**Work order:**
Nothing but the pictures should be dropped; repeat the rest of the data below exactly.

**Dataset content:**
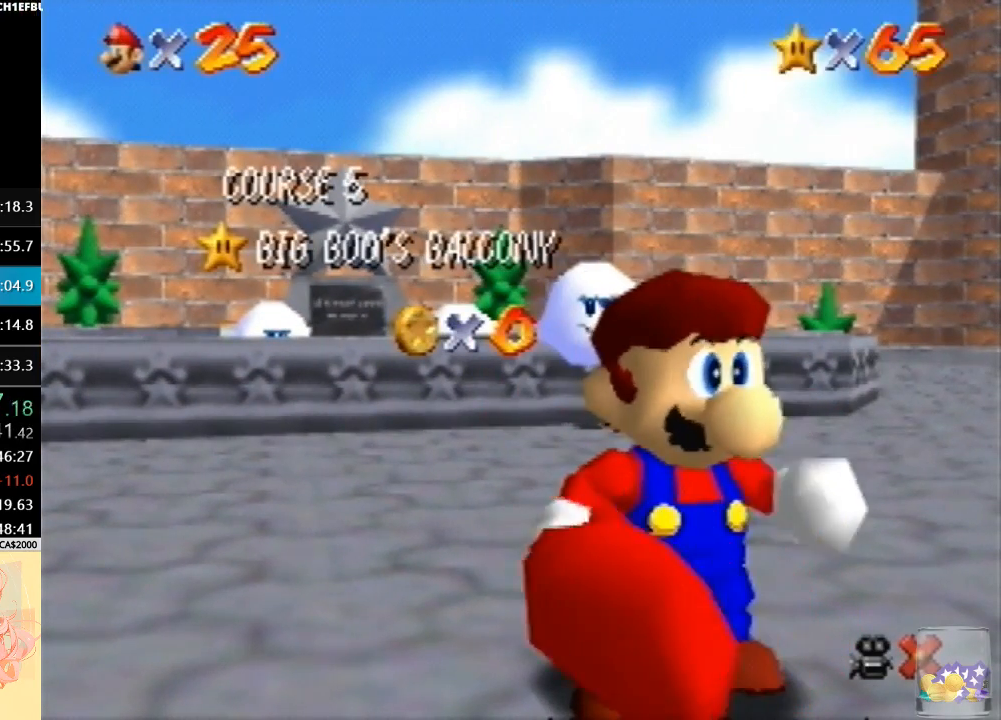
{"buttons": [], "left_stick": "center", "button_events": []}
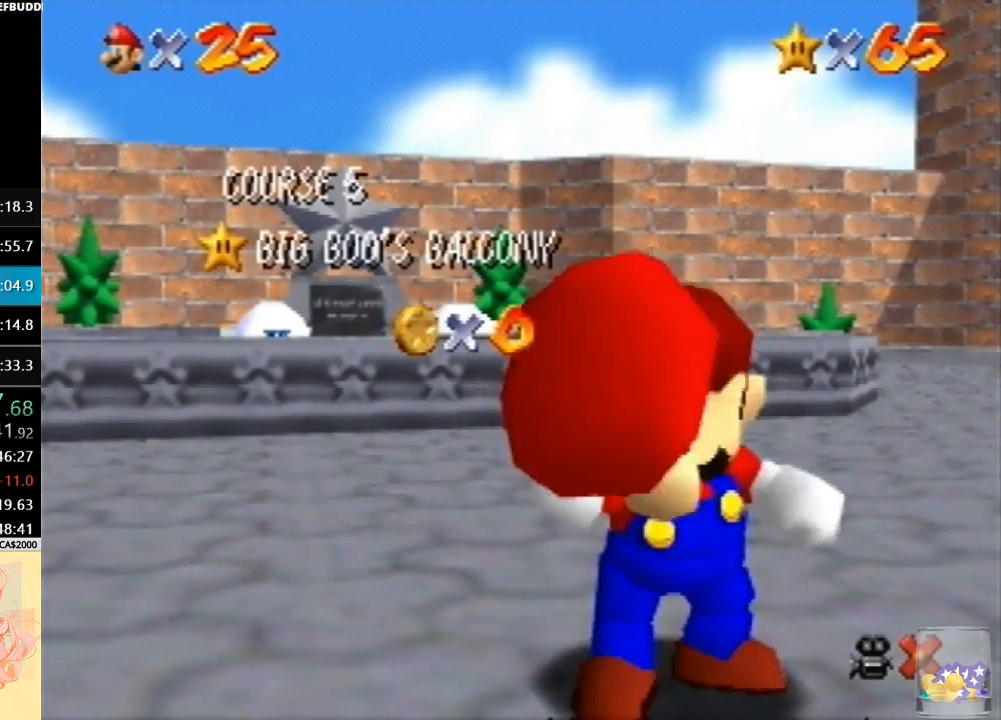
{"buttons": [], "left_stick": "center", "button_events": []}
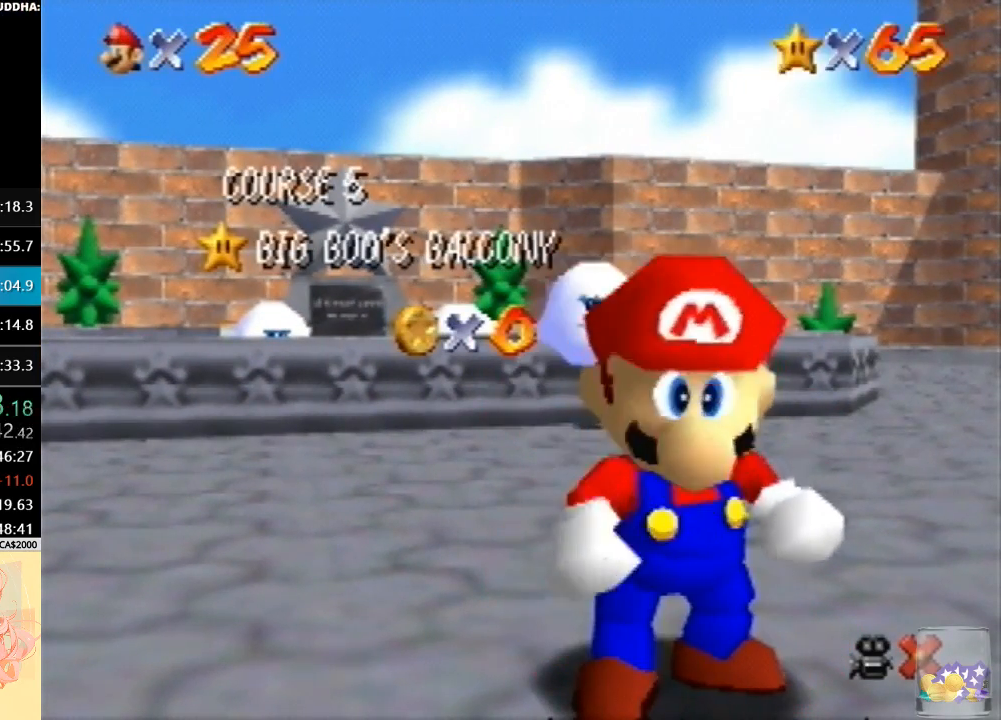
{"buttons": [], "left_stick": "down", "button_events": []}
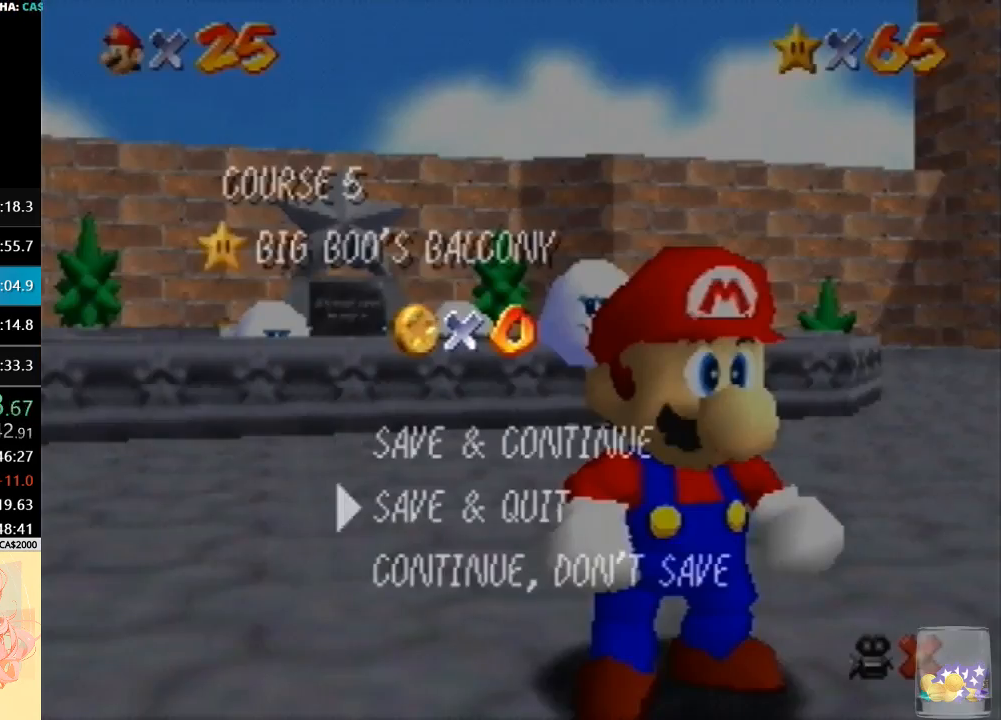
{"buttons": [], "left_stick": "up-left", "button_events": [[33, "A", "down"], [167, "A", "up"]]}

**Answer section:**
{"buttons": [], "left_stick": "center", "button_events": []}
{"buttons": [], "left_stick": "center", "button_events": []}
{"buttons": [], "left_stick": "down", "button_events": []}
{"buttons": [], "left_stick": "up-left", "button_events": [[33, "A", "down"], [167, "A", "up"]]}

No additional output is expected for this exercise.